● **INSTRUCTIONS TO FOLLOW**
Copy nothing but the lines below running from the line containing "Tools use guided" through the line containing "## Provide a session with the tool you create", both end lines included.

● **EXTRACTED DATA**
*-*-*

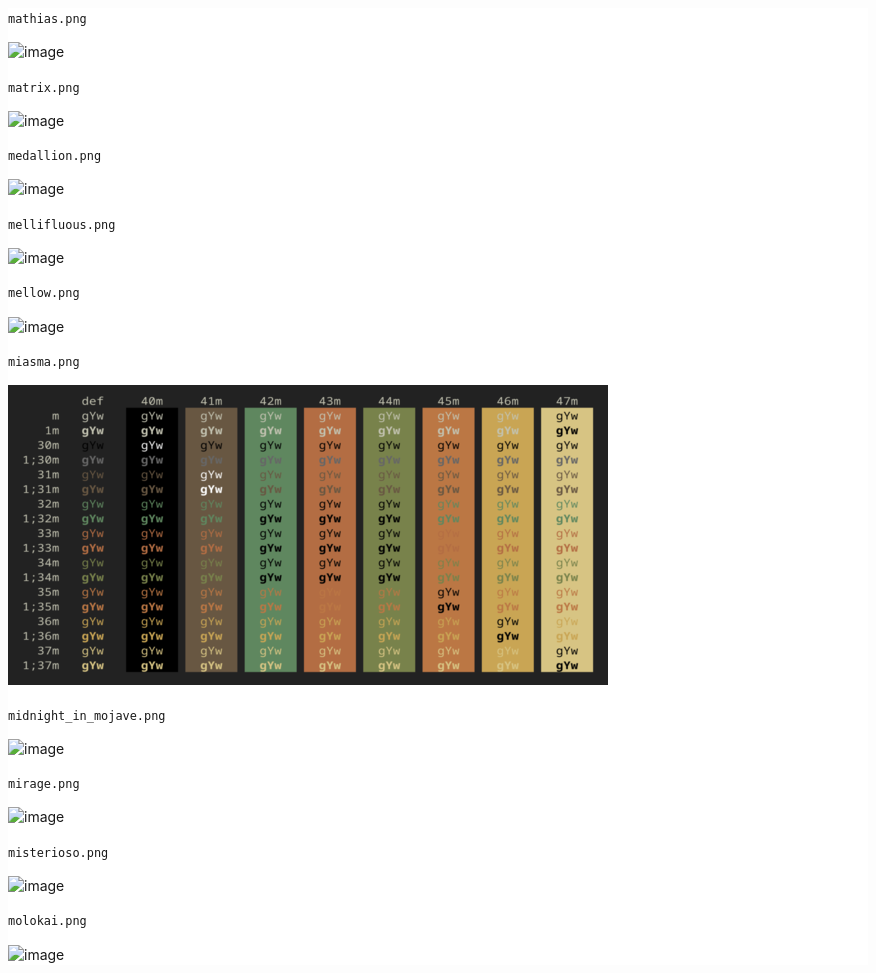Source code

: `mathias.png`

![image](mathias.png)

`matrix.png`

![image](matrix.png)

`medallion.png`

![image](medallion.png)

`mellifluous.png`

![image](mellifluous.png)

`mellow.png`

![image](mellow.png)

`miasma.png`

![image](miasma.png)

`midnight_in_mojave.png`

![image](midnight_in_mojave.png)

`mirage.png`

![image](mirage.png)

`misterioso.png`

![image](misterioso.png)

`molokai.png`

![image](molokai.png)
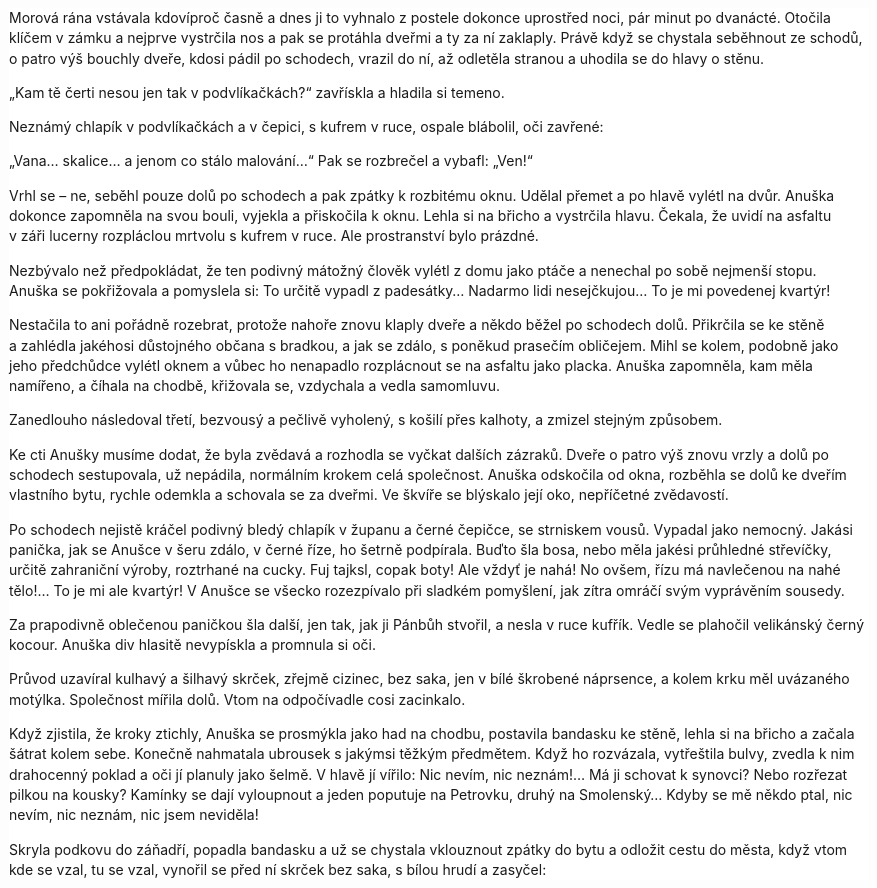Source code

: Morová rána vstávala kdovíproč časně a dnes ji to vyhnalo z postele dokonce uprostřed noci, pár minut po dvanácté. Otočila klíčem v zámku a nejprve vystrčila nos a pak se protáhla dveřmi a ty za ní zaklaply. Právě když se chystala seběhnout ze schodů, o patro výš bouchly dveře, kdosi pádil po schodech, vrazil do ní, až odletěla stranou a uhodila se do hlavy o stěnu.

„Kam tě čerti nesou jen tak v podvlíkačkách?“ zavřískla a hladila si temeno.

Neznámý chlapík v podvlíkačkách a v čepici, s kufrem v ruce, ospale blábolil, oči zavřené:

„Vana… skalice… a jenom co stálo malování…“ Pak se rozbrečel a vybafl: „Ven!“

Vrhl se – ne, seběhl pouze dolů po schodech a pak zpátky k rozbitému oknu. Udělal přemet a po hlavě vylétl na dvůr. Anuška dokonce zapomněla na svou bouli, vyjekla a přiskočila k oknu. Lehla si na břicho a vystrčila hlavu. Čekala, že uvidí na asfaltu v záři lucerny rozpláclou mrtvolu s kufrem v ruce. Ale prostranství bylo prázdné.

Nezbývalo než předpokládat, že ten podivný mátožný člověk vylétl z domu jako ptáče a nenechal po sobě nejmenší stopu. Anuška se pokřižovala a pomyslela si: To určitě vypadl z padesátky… Nadarmo lidi nesejčkujou… To je mi povedenej kvartýr!

Nestačila to ani pořádně rozebrat, protože nahoře znovu klaply dveře a někdo běžel po schodech dolů. Přikrčila se ke stěně a zahlédla jakéhosi důstojného občana s bradkou, a jak se zdálo, s poněkud prasečím obličejem. Mihl se kolem, podobně jako jeho předchůdce vylétl oknem a vůbec ho nenapadlo rozplácnout se na asfaltu jako placka. Anuška zapomněla, kam měla namířeno, a číhala na chodbě, křižovala se, vzdychala a vedla samomluvu.

Zanedlouho následoval třetí, bezvousý a pečlivě vyholený, s košilí přes kalhoty, a zmizel stejným způsobem.

Ke cti Anušky musíme dodat, že byla zvědavá a rozhodla se vyčkat dalších zázraků. Dveře o patro výš znovu vrzly a dolů po schodech sestupovala, už nepádila, normálním krokem celá společnost. Anuška odskočila od okna, rozběhla se dolů ke dveřím vlastního bytu, rychle odemkla a schovala se za dveřmi. Ve škvíře se blýskalo její oko, nepříčetné zvědavostí.

Po schodech nejistě kráčel podivný bledý chlapík v županu a černé čepičce, se strniskem vousů. Vypadal jako nemocný. Jakási panička, jak se Anušce v šeru zdálo, v černé říze, ho šetrně podpírala. Buďto šla bosa, nebo měla jakési průhledné střevíčky, určitě zahraniční výroby, roztrhané na cucky. Fuj tajksl, copak boty! Ale vždyť je nahá! No ovšem, řízu má navlečenou na nahé tělo!… To je mi ale kvartýr! V Anušce se všecko rozezpívalo při sladkém pomyšlení, jak zítra omráčí svým vyprávěním sousedy.

Za prapodivně oblečenou paničkou šla další, jen tak, jak ji Pán­bůh stvořil, a nesla v ruce kufřík. Vedle se plahočil velikánský černý kocour. Anuška div hlasitě nevypískla a promnula si oči.

Průvod uzavíral kulhavý a šilhavý skrček, zřejmě cizinec, bez saka, jen v bílé škrobené náprsence, a kolem krku měl uvázaného motýlka. Společnost mířila dolů. Vtom na odpočívadle cosi zacinkalo.

Když zjistila, že kroky ztichly, Anuška se prosmýkla jako had na chodbu, postavila bandasku ke stěně, lehla si na břicho a začala šátrat kolem sebe. Konečně nahmatala ubrousek s jakýmsi těžkým předmětem. Když ho rozvázala, vytřeštila bulvy, zvedla k nim drahocenný poklad a oči jí planuly jako šelmě. V hlavě jí vířilo: Nic nevím, nic neznám!… Má ji schovat k synovci? Nebo rozřezat pilkou na kousky? Kamínky se dají vyloupnout a jeden poputuje na Petrovku, druhý na Smolenský… Kdyby se mě někdo ptal, nic nevím, nic neznám, nic jsem neviděla!

Skryla podkovu do záňadří, popadla bandasku a už se chystala vklouznout zpátky do bytu a odložit cestu do města, když vtom kde se vzal, tu se vzal, vynořil se před ní skrček bez saka, s bílou hrudí a zasyčel:
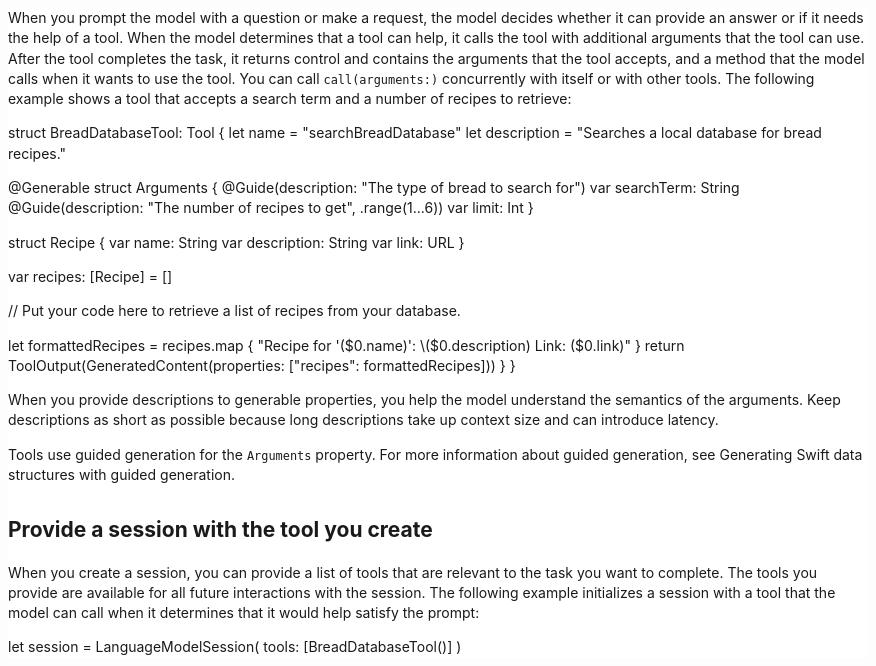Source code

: When you prompt the model with a question or make a request, the model decides whether it can provide an answer or if it needs the help of a tool. When the model determines that a tool can help, it calls the tool with additional arguments that the tool can use. After the tool completes the task, it returns control and contains the arguments that the tool accepts, and a method that the model calls when it wants to use the tool. You can call `call(arguments:)` concurrently with itself or with other tools. The following example shows a tool that accepts a search term and a number of recipes to retrieve:

struct BreadDatabaseTool: Tool {
let name = "searchBreadDatabase"
let description = "Searches a local database for bread recipes."

@Generable
struct Arguments {
@Guide(description: "The type of bread to search for")
var searchTerm: String
@Guide(description: "The number of recipes to get", .range(1...6))
var limit: Int
}

struct Recipe {
var name: String
var description: String
var link: URL
}

var recipes: [Recipe] = []

// Put your code here to retrieve a list of recipes from your database.

let formattedRecipes = recipes.map {
"Recipe for '\($0.name)': \($0.description) Link: \($0.link)"
}
return ToolOutput(GeneratedContent(properties: ["recipes": formattedRecipes]))
}
}

When you provide descriptions to generable properties, you help the model understand the semantics of the arguments. Keep descriptions as short as possible because long descriptions take up context size and can introduce latency.

Tools use guided generation for the `Arguments` property. For more information about guided generation, see Generating Swift data structures with guided generation.

## Provide a session with the tool you create

When you create a session, you can provide a list of tools that are relevant to the task you want to complete. The tools you provide are available for all future interactions with the session. The following example initializes a session with a tool that the model can call when it determines that it would help satisfy the prompt:

let session = LanguageModelSession(
tools: [BreadDatabaseTool()]
)
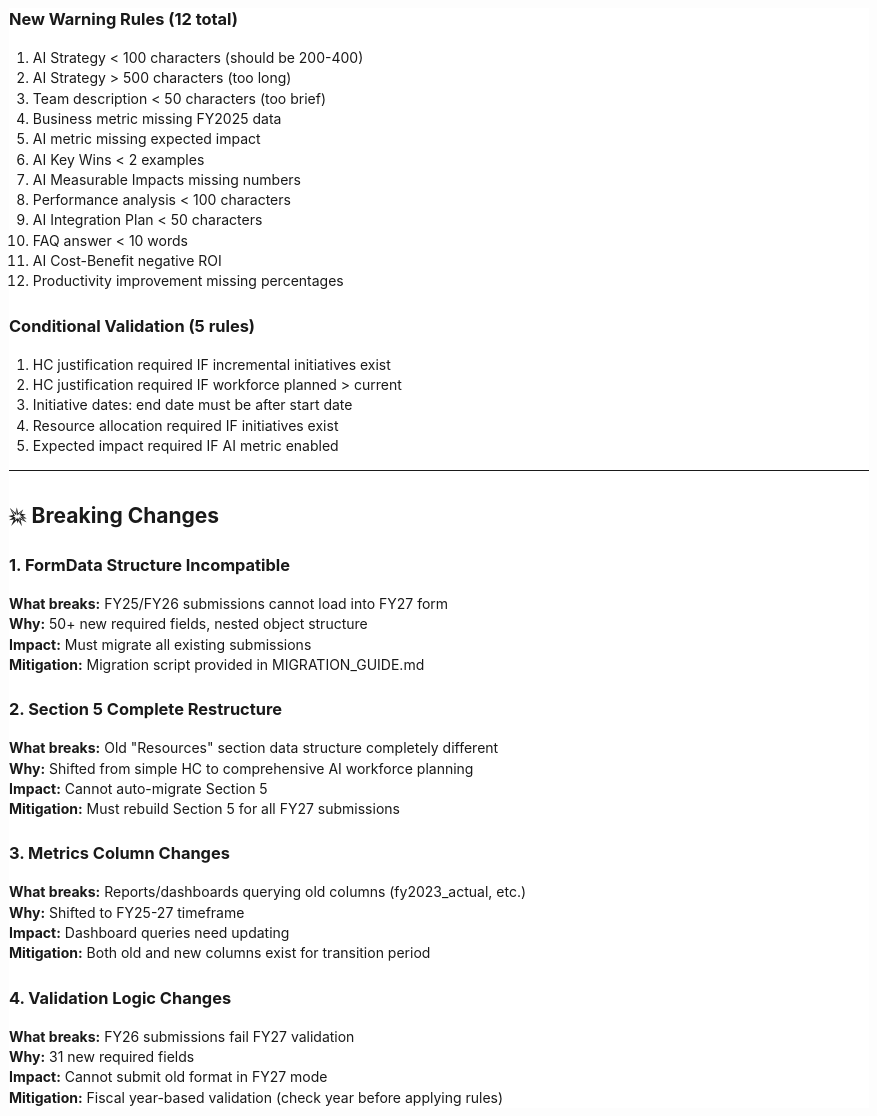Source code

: ### New Warning Rules (12 total)

1. AI Strategy < 100 characters (should be 200-400)
2. AI Strategy > 500 characters (too long)
3. Team description < 50 characters (too brief)
4. Business metric missing FY2025 data
5. AI metric missing expected impact
6. AI Key Wins < 2 examples
7. AI Measurable Impacts missing numbers
8. Performance analysis < 100 characters
9. AI Integration Plan < 50 characters
10. FAQ answer < 10 words
11. AI Cost-Benefit negative ROI
12. Productivity improvement missing percentages

### Conditional Validation (5 rules)

1. HC justification required IF incremental initiatives exist
2. HC justification required IF workforce planned > current
3. Initiative dates: end date must be after start date
4. Resource allocation required IF initiatives exist
5. Expected impact required IF AI metric enabled

---

## 💥 Breaking Changes

### 1. **FormData Structure Incompatible**
**What breaks:** FY25/FY26 submissions cannot load into FY27 form  
**Why:** 50+ new required fields, nested object structure  
**Impact:** Must migrate all existing submissions  
**Mitigation:** Migration script provided in MIGRATION_GUIDE.md  

### 2. **Section 5 Complete Restructure**
**What breaks:** Old "Resources" section data structure completely different  
**Why:** Shifted from simple HC to comprehensive AI workforce planning  
**Impact:** Cannot auto-migrate Section 5  
**Mitigation:** Must rebuild Section 5 for all FY27 submissions  

### 3. **Metrics Column Changes**
**What breaks:** Reports/dashboards querying old columns (fy2023_actual, etc.)  
**Why:** Shifted to FY25-27 timeframe  
**Impact:** Dashboard queries need updating  
**Mitigation:** Both old and new columns exist for transition period  

### 4. **Validation Logic Changes**
**What breaks:** FY26 submissions fail FY27 validation  
**Why:** 31 new required fields  
**Impact:** Cannot submit old format in FY27 mode  
**Mitigation:** Fiscal year-based validation (check year before applying rules)  
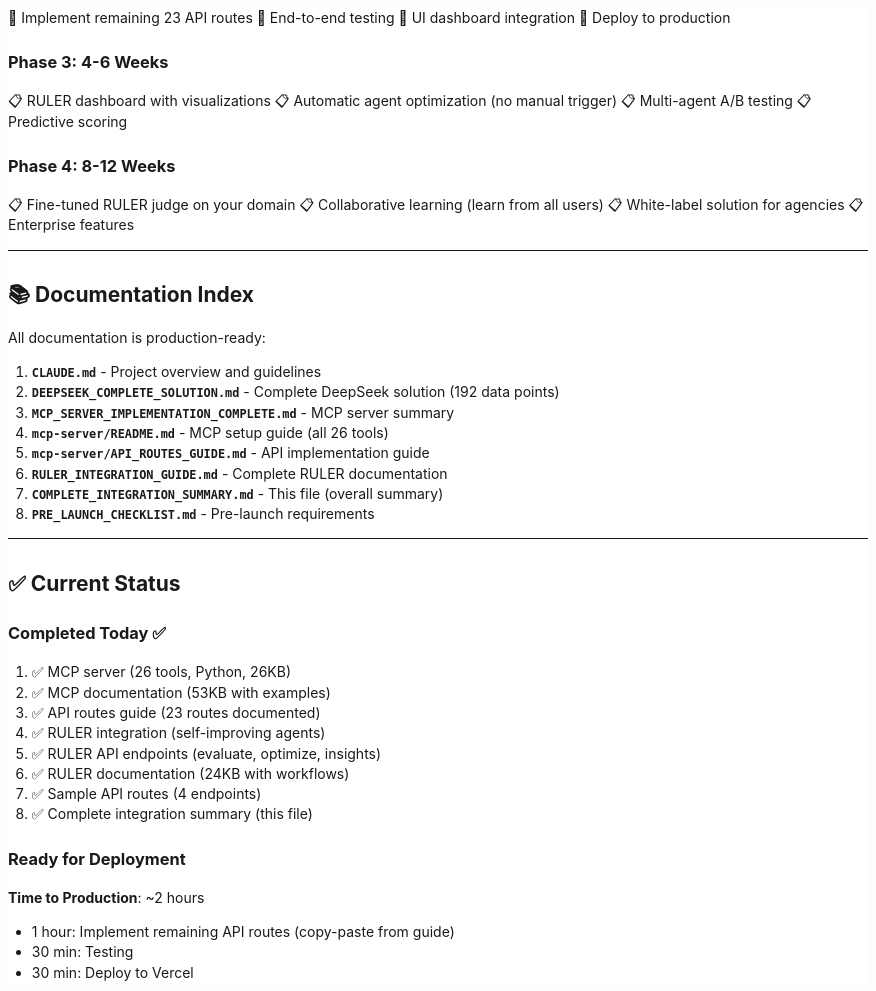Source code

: 🔄 Implement remaining 23 API routes
🔄 End-to-end testing
🔄 UI dashboard integration
🔄 Deploy to production

### Phase 3: 4-6 Weeks

📋 RULER dashboard with visualizations
📋 Automatic agent optimization (no manual trigger)
📋 Multi-agent A/B testing
📋 Predictive scoring

### Phase 4: 8-12 Weeks

📋 Fine-tuned RULER judge on your domain
📋 Collaborative learning (learn from all users)
📋 White-label solution for agencies
📋 Enterprise features

---

## 📚 Documentation Index

All documentation is production-ready:

1. **`CLAUDE.md`** - Project overview and guidelines
2. **`DEEPSEEK_COMPLETE_SOLUTION.md`** - Complete DeepSeek solution (192 data points)
3. **`MCP_SERVER_IMPLEMENTATION_COMPLETE.md`** - MCP server summary
4. **`mcp-server/README.md`** - MCP setup guide (all 26 tools)
5. **`mcp-server/API_ROUTES_GUIDE.md`** - API implementation guide
6. **`RULER_INTEGRATION_GUIDE.md`** - Complete RULER documentation
7. **`COMPLETE_INTEGRATION_SUMMARY.md`** - This file (overall summary)
8. **`PRE_LAUNCH_CHECKLIST.md`** - Pre-launch requirements

---

## ✅ Current Status

### Completed Today ✅

1. ✅ MCP server (26 tools, Python, 26KB)
2. ✅ MCP documentation (53KB with examples)
3. ✅ API routes guide (23 routes documented)
4. ✅ RULER integration (self-improving agents)
5. ✅ RULER API endpoints (evaluate, optimize, insights)
6. ✅ RULER documentation (24KB with workflows)
7. ✅ Sample API routes (4 endpoints)
8. ✅ Complete integration summary (this file)

### Ready for Deployment

**Time to Production**: ~2 hours
- 1 hour: Implement remaining API routes (copy-paste from guide)
- 30 min: Testing
- 30 min: Deploy to Vercel
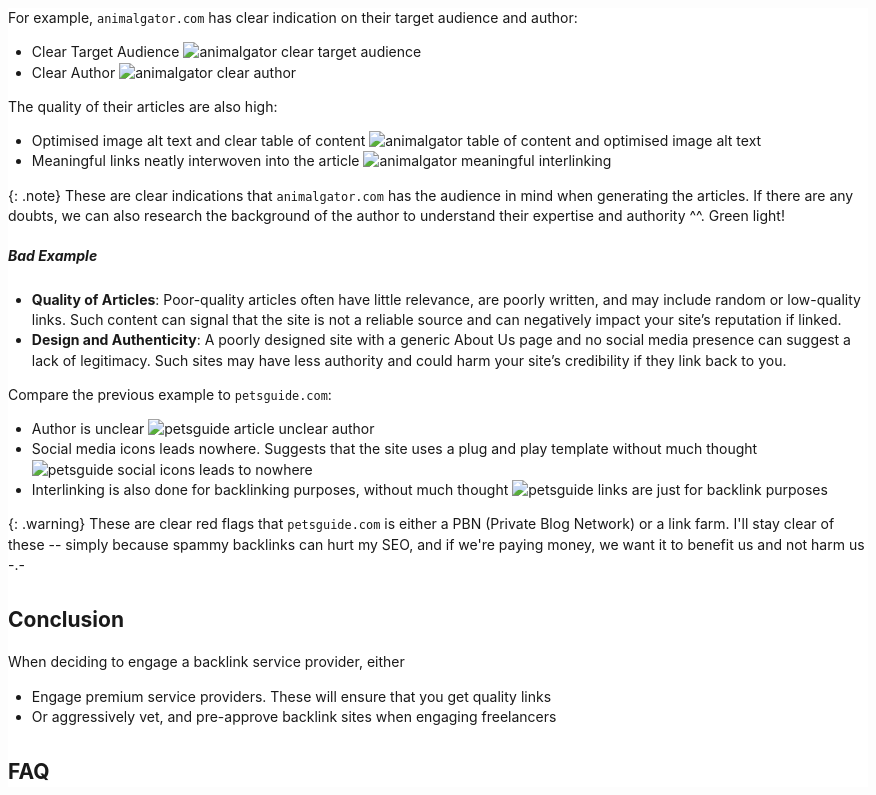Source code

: 
For example, `animalgator.com` has clear indication on their target audience and author:
- Clear Target Audience
![animalgator clear target audience](../../parent-page-tech-adventures/child-page-4-search-engine-optimization/grandchild-page-4-backlink-checklist/image-animalgator-clean-design-clear-target-audience.png)
- Clear Author
![animalgator clear author](../../parent-page-tech-adventures/child-page-4-search-engine-optimization/grandchild-page-4-backlink-checklist/image-animalgator-clear-authenticity-owner.png)

The quality of their articles are also high:
- Optimised image alt text and clear table of content
![animalgator table of content and optimised image alt text](../../parent-page-tech-adventures/child-page-4-search-engine-optimization/grandchild-page-4-backlink-checklist/image-animalgator-article-optimised-image-clear-outline.png)
- Meaningful links neatly interwoven into the article
![animalgator meaningful interlinking](../../parent-page-tech-adventures/child-page-4-search-engine-optimization/grandchild-page-4-backlink-checklist/image-animalgator-meaningful-interlinking.png)

{: .note}
These are clear indications that `animalgator.com` has the audience in mind when generating the articles. If there are any doubts, we can also research the background of the author to understand their expertise and authority ^^. Green light!

##### **Bad Example**


* **Quality of Articles**: Poor-quality articles often have little relevance, are poorly written, and may include random or low-quality links. Such content can signal that the site is not a reliable source and can negatively impact your site’s reputation if linked.
* **Design and Authenticity**: A poorly designed site with a generic About Us page and no social media presence can suggest a lack of legitimacy. Such sites may have less authority and could harm your site’s credibility if they link back to you.


Compare the previous example to `petsguide.com`:
- Author is unclear
![petsguide article unclear author](../../parent-page-tech-adventures/child-page-4-search-engine-optimization/grandchild-page-4-backlink-checklist/image-petsguide-author-unclear.png)
- Social media icons leads nowhere. Suggests that the site uses a plug and play template without much thought
![petsguide social icons leads to nowhere](../../parent-page-tech-adventures/child-page-4-search-engine-optimization/grandchild-page-4-backlink-checklist/image-petsguide-social-icons-leads-nowhere.png)
- Interlinking is also done for backlinking purposes, without much thought
![petsguide links are just for backlink purposes](../../parent-page-tech-adventures/child-page-4-search-engine-optimization/grandchild-page-4-backlink-checklist/image-petsguide-links-not-thoughtful.png)

{: .warning}
These are clear red flags that `petsguide.com` is either a PBN (Private Blog Network) or a link farm. I'll stay clear of these -- simply because spammy backlinks can hurt my SEO, and if we're paying money, we want it to benefit us and not harm us -.-

## Conclusion

When deciding to engage a backlink service provider, either
- Engage premium service providers. These will ensure that you get quality links
- Or aggressively vet, and pre-approve backlink sites when engaging freelancers 

## FAQ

*-*-*

● **PROBLEM SOLUTION**
Tools use guided generation for the `Arguments` property. For more information about guided generation, see Generating Swift data structures with guided generation.

## Provide a session with the tool you create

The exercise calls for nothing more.